- DATA EXTRACT

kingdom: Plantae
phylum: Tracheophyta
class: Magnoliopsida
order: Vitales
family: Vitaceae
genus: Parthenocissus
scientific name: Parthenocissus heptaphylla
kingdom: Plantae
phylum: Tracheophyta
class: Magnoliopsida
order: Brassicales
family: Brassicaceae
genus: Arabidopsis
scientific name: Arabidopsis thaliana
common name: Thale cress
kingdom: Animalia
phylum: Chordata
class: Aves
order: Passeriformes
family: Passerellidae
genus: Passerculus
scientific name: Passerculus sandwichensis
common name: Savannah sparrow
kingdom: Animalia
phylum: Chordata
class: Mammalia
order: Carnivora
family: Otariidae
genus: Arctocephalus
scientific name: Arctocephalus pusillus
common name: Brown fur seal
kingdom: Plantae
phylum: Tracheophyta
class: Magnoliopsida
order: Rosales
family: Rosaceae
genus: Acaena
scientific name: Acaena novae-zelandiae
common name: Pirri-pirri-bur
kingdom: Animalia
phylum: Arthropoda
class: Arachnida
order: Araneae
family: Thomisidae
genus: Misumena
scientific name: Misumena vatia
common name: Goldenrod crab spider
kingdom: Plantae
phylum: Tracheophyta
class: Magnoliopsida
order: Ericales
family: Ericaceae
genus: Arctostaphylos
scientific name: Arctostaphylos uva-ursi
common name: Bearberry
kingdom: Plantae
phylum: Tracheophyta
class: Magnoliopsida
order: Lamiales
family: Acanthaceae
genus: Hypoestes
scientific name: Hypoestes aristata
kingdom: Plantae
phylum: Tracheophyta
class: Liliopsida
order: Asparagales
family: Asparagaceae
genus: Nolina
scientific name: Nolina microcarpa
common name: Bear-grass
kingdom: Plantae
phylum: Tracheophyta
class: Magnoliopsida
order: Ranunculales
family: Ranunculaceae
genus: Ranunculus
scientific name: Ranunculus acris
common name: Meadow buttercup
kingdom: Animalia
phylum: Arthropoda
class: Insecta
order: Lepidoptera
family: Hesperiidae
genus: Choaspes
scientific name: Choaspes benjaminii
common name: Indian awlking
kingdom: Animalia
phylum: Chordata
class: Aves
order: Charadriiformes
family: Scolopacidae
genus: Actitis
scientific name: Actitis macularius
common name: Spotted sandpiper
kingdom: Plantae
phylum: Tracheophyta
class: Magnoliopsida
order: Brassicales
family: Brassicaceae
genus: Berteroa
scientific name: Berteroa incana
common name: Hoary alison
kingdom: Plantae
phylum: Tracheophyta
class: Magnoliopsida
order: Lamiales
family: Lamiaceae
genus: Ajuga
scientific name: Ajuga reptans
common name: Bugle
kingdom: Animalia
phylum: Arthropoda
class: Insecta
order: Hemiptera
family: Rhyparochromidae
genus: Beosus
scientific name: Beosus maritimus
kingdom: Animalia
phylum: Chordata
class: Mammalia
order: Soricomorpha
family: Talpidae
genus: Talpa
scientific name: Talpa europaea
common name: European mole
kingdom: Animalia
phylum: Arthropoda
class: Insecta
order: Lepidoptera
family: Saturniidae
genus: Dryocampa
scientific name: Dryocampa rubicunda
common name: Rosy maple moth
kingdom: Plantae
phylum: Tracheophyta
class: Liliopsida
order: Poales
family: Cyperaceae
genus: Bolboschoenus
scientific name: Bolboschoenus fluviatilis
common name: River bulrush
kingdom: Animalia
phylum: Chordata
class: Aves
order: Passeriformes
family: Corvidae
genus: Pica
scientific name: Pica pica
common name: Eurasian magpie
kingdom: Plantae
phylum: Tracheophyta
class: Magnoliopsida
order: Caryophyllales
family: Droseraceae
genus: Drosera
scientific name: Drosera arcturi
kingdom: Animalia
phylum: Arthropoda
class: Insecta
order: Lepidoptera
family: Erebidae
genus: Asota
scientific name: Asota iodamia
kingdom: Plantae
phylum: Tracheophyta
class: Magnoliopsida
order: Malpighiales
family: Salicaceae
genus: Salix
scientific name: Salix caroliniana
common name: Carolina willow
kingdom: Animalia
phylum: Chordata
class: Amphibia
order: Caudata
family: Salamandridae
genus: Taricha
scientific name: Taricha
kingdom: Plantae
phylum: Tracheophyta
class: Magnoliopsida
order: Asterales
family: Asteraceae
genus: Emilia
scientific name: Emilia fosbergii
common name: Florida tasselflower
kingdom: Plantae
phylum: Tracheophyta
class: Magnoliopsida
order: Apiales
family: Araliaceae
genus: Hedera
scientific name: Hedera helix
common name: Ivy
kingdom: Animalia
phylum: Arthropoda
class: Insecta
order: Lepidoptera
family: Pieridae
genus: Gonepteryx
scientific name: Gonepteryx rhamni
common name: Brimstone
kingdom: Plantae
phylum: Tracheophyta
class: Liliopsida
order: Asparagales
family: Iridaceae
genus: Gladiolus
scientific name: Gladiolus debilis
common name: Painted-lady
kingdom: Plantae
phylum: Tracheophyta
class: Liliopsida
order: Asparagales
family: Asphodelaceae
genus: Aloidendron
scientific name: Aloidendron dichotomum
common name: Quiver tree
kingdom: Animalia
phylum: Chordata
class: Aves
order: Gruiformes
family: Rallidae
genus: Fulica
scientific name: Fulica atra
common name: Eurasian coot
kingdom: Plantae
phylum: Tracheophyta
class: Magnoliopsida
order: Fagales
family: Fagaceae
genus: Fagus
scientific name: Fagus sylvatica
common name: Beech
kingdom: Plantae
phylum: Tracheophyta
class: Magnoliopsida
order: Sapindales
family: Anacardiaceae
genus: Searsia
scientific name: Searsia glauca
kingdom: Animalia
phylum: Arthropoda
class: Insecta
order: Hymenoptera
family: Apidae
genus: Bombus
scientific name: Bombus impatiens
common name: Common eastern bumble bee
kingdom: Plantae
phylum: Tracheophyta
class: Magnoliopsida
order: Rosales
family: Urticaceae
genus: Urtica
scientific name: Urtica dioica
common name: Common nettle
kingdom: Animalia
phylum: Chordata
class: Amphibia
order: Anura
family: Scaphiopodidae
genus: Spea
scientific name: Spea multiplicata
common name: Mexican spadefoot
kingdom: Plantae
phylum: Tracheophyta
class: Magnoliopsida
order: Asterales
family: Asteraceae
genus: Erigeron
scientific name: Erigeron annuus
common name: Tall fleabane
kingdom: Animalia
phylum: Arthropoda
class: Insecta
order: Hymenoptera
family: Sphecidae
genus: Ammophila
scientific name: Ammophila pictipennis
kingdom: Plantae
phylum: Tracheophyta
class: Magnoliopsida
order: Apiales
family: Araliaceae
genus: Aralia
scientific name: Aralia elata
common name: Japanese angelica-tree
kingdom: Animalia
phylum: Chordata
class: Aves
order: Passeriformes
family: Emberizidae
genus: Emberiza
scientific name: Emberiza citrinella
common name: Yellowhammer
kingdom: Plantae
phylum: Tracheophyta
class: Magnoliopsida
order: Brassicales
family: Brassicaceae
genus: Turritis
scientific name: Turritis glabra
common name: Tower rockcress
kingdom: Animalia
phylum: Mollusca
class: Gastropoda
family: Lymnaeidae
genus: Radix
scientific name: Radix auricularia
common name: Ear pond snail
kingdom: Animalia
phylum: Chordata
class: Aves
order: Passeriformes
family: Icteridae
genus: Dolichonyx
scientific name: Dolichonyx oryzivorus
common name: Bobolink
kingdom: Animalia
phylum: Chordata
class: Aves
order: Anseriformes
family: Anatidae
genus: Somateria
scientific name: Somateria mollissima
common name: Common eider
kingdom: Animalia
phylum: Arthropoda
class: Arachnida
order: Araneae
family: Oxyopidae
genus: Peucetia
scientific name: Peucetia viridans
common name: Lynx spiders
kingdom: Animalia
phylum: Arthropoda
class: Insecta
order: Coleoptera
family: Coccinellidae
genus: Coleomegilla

- TASK OBJECTIVE
Number every line of the rows above as a list, skipping any blank lines.

- CORRECT ANSWER
1. kingdom: Plantae
2. phylum: Tracheophyta
3. class: Magnoliopsida
4. order: Vitales
5. family: Vitaceae
6. genus: Parthenocissus
7. scientific name: Parthenocissus heptaphylla
8. kingdom: Plantae
9. phylum: Tracheophyta
10. class: Magnoliopsida
11. order: Brassicales
12. family: Brassicaceae
13. genus: Arabidopsis
14. scientific name: Arabidopsis thaliana
15. common name: Thale cress
16. kingdom: Animalia
17. phylum: Chordata
18. class: Aves
19. order: Passeriformes
20. family: Passerellidae
21. genus: Passerculus
22. scientific name: Passerculus sandwichensis
23. common name: Savannah sparrow
24. kingdom: Animalia
25. phylum: Chordata
26. class: Mammalia
27. order: Carnivora
28. family: Otariidae
29. genus: Arctocephalus
30. scientific name: Arctocephalus pusillus
31. common name: Brown fur seal
32. kingdom: Plantae
33. phylum: Tracheophyta
34. class: Magnoliopsida
35. order: Rosales
36. family: Rosaceae
37. genus: Acaena
38. scientific name: Acaena novae-zelandiae
39. common name: Pirri-pirri-bur
40. kingdom: Animalia
41. phylum: Arthropoda
42. class: Arachnida
43. order: Araneae
44. family: Thomisidae
45. genus: Misumena
46. scientific name: Misumena vatia
47. common name: Goldenrod crab spider
48. kingdom: Plantae
49. phylum: Tracheophyta
50. class: Magnoliopsida
51. order: Ericales
52. family: Ericaceae
53. genus: Arctostaphylos
54. scientific name: Arctostaphylos uva-ursi
55. common name: Bearberry
56. kingdom: Plantae
57. phylum: Tracheophyta
58. class: Magnoliopsida
59. order: Lamiales
60. family: Acanthaceae
61. genus: Hypoestes
62. scientific name: Hypoestes aristata
63. kingdom: Plantae
64. phylum: Tracheophyta
65. class: Liliopsida
66. order: Asparagales
67. family: Asparagaceae
68. genus: Nolina
69. scientific name: Nolina microcarpa
70. common name: Bear-grass
71. kingdom: Plantae
72. phylum: Tracheophyta
73. class: Magnoliopsida
74. order: Ranunculales
75. family: Ranunculaceae
76. genus: Ranunculus
77. scientific name: Ranunculus acris
78. common name: Meadow buttercup
79. kingdom: Animalia
80. phylum: Arthropoda
81. class: Insecta
82. order: Lepidoptera
83. family: Hesperiidae
84. genus: Choaspes
85. scientific name: Choaspes benjaminii
86. common name: Indian awlking
87. kingdom: Animalia
88. phylum: Chordata
89. class: Aves
90. order: Charadriiformes
91. family: Scolopacidae
92. genus: Actitis
93. scientific name: Actitis macularius
94. common name: Spotted sandpiper
95. kingdom: Plantae
96. phylum: Tracheophyta
97. class: Magnoliopsida
98. order: Brassicales
99. family: Brassicaceae
100. genus: Berteroa
101. scientific name: Berteroa incana
102. common name: Hoary alison
103. kingdom: Plantae
104. phylum: Tracheophyta
105. class: Magnoliopsida
106. order: Lamiales
107. family: Lamiaceae
108. genus: Ajuga
109. scientific name: Ajuga reptans
110. common name: Bugle
111. kingdom: Animalia
112. phylum: Arthropoda
113. class: Insecta
114. order: Hemiptera
115. family: Rhyparochromidae
116. genus: Beosus
117. scientific name: Beosus maritimus
118. kingdom: Animalia
119. phylum: Chordata
120. class: Mammalia
121. order: Soricomorpha
122. family: Talpidae
123. genus: Talpa
124. scientific name: Talpa europaea
125. common name: European mole
126. kingdom: Animalia
127. phylum: Arthropoda
128. class: Insecta
129. order: Lepidoptera
130. family: Saturniidae
131. genus: Dryocampa
132. scientific name: Dryocampa rubicunda
133. common name: Rosy maple moth
134. kingdom: Plantae
135. phylum: Tracheophyta
136. class: Liliopsida
137. order: Poales
138. family: Cyperaceae
139. genus: Bolboschoenus
140. scientific name: Bolboschoenus fluviatilis
141. common name: River bulrush
142. kingdom: Animalia
143. phylum: Chordata
144. class: Aves
145. order: Passeriformes
146. family: Corvidae
147. genus: Pica
148. scientific name: Pica pica
149. common name: Eurasian magpie
150. kingdom: Plantae
151. phylum: Tracheophyta
152. class: Magnoliopsida
153. order: Caryophyllales
154. family: Droseraceae
155. genus: Drosera
156. scientific name: Drosera arcturi
157. kingdom: Animalia
158. phylum: Arthropoda
159. class: Insecta
160. order: Lepidoptera
161. family: Erebidae
162. genus: Asota
163. scientific name: Asota iodamia
164. kingdom: Plantae
165. phylum: Tracheophyta
166. class: Magnoliopsida
167. order: Malpighiales
168. family: Salicaceae
169. genus: Salix
170. scientific name: Salix caroliniana
171. common name: Carolina willow
172. kingdom: Animalia
173. phylum: Chordata
174. class: Amphibia
175. order: Caudata
176. family: Salamandridae
177. genus: Taricha
178. scientific name: Taricha
179. kingdom: Plantae
180. phylum: Tracheophyta
181. class: Magnoliopsida
182. order: Asterales
183. family: Asteraceae
184. genus: Emilia
185. scientific name: Emilia fosbergii
186. common name: Florida tasselflower
187. kingdom: Plantae
188. phylum: Tracheophyta
189. class: Magnoliopsida
190. order: Apiales
191. family: Araliaceae
192. genus: Hedera
193. scientific name: Hedera helix
194. common name: Ivy
195. kingdom: Animalia
196. phylum: Arthropoda
197. class: Insecta
198. order: Lepidoptera
199. family: Pieridae
200. genus: Gonepteryx
201. scientific name: Gonepteryx rhamni
202. common name: Brimstone
203. kingdom: Plantae
204. phylum: Tracheophyta
205. class: Liliopsida
206. order: Asparagales
207. family: Iridaceae
208. genus: Gladiolus
209. scientific name: Gladiolus debilis
210. common name: Painted-lady
211. kingdom: Plantae
212. phylum: Tracheophyta
213. class: Liliopsida
214. order: Asparagales
215. family: Asphodelaceae
216. genus: Aloidendron
217. scientific name: Aloidendron dichotomum
218. common name: Quiver tree
219. kingdom: Animalia
220. phylum: Chordata
221. class: Aves
222. order: Gruiformes
223. family: Rallidae
224. genus: Fulica
225. scientific name: Fulica atra
226. common name: Eurasian coot
227. kingdom: Plantae
228. phylum: Tracheophyta
229. class: Magnoliopsida
230. order: Fagales
231. family: Fagaceae
232. genus: Fagus
233. scientific name: Fagus sylvatica
234. common name: Beech
235. kingdom: Plantae
236. phylum: Tracheophyta
237. class: Magnoliopsida
238. order: Sapindales
239. family: Anacardiaceae
240. genus: Searsia
241. scientific name: Searsia glauca
242. kingdom: Animalia
243. phylum: Arthropoda
244. class: Insecta
245. order: Hymenoptera
246. family: Apidae
247. genus: Bombus
248. scientific name: Bombus impatiens
249. common name: Common eastern bumble bee
250. kingdom: Plantae
251. phylum: Tracheophyta
252. class: Magnoliopsida
253. order: Rosales
254. family: Urticaceae
255. genus: Urtica
256. scientific name: Urtica dioica
257. common name: Common nettle
258. kingdom: Animalia
259. phylum: Chordata
260. class: Amphibia
261. order: Anura
262. family: Scaphiopodidae
263. genus: Spea
264. scientific name: Spea multiplicata
265. common name: Mexican spadefoot
266. kingdom: Plantae
267. phylum: Tracheophyta
268. class: Magnoliopsida
269. order: Asterales
270. family: Asteraceae
271. genus: Erigeron
272. scientific name: Erigeron annuus
273. common name: Tall fleabane
274. kingdom: Animalia
275. phylum: Arthropoda
276. class: Insecta
277. order: Hymenoptera
278. family: Sphecidae
279. genus: Ammophila
280. scientific name: Ammophila pictipennis
281. kingdom: Plantae
282. phylum: Tracheophyta
283. class: Magnoliopsida
284. order: Apiales
285. family: Araliaceae
286. genus: Aralia
287. scientific name: Aralia elata
288. common name: Japanese angelica-tree
289. kingdom: Animalia
290. phylum: Chordata
291. class: Aves
292. order: Passeriformes
293. family: Emberizidae
294. genus: Emberiza
295. scientific name: Emberiza citrinella
296. common name: Yellowhammer
297. kingdom: Plantae
298. phylum: Tracheophyta
299. class: Magnoliopsida
300. order: Brassicales
301. family: Brassicaceae
302. genus: Turritis
303. scientific name: Turritis glabra
304. common name: Tower rockcress
305. kingdom: Animalia
306. phylum: Mollusca
307. class: Gastropoda
308. family: Lymnaeidae
309. genus: Radix
310. scientific name: Radix auricularia
311. common name: Ear pond snail
312. kingdom: Animalia
313. phylum: Chordata
314. class: Aves
315. order: Passeriformes
316. family: Icteridae
317. genus: Dolichonyx
318. scientific name: Dolichonyx oryzivorus
319. common name: Bobolink
320. kingdom: Animalia
321. phylum: Chordata
322. class: Aves
323. order: Anseriformes
324. family: Anatidae
325. genus: Somateria
326. scientific name: Somateria mollissima
327. common name: Common eider
328. kingdom: Animalia
329. phylum: Arthropoda
330. class: Arachnida
331. order: Araneae
332. family: Oxyopidae
333. genus: Peucetia
334. scientific name: Peucetia viridans
335. common name: Lynx spiders
336. kingdom: Animalia
337. phylum: Arthropoda
338. class: Insecta
339. order: Coleoptera
340. family: Coccinellidae
341. genus: Coleomegilla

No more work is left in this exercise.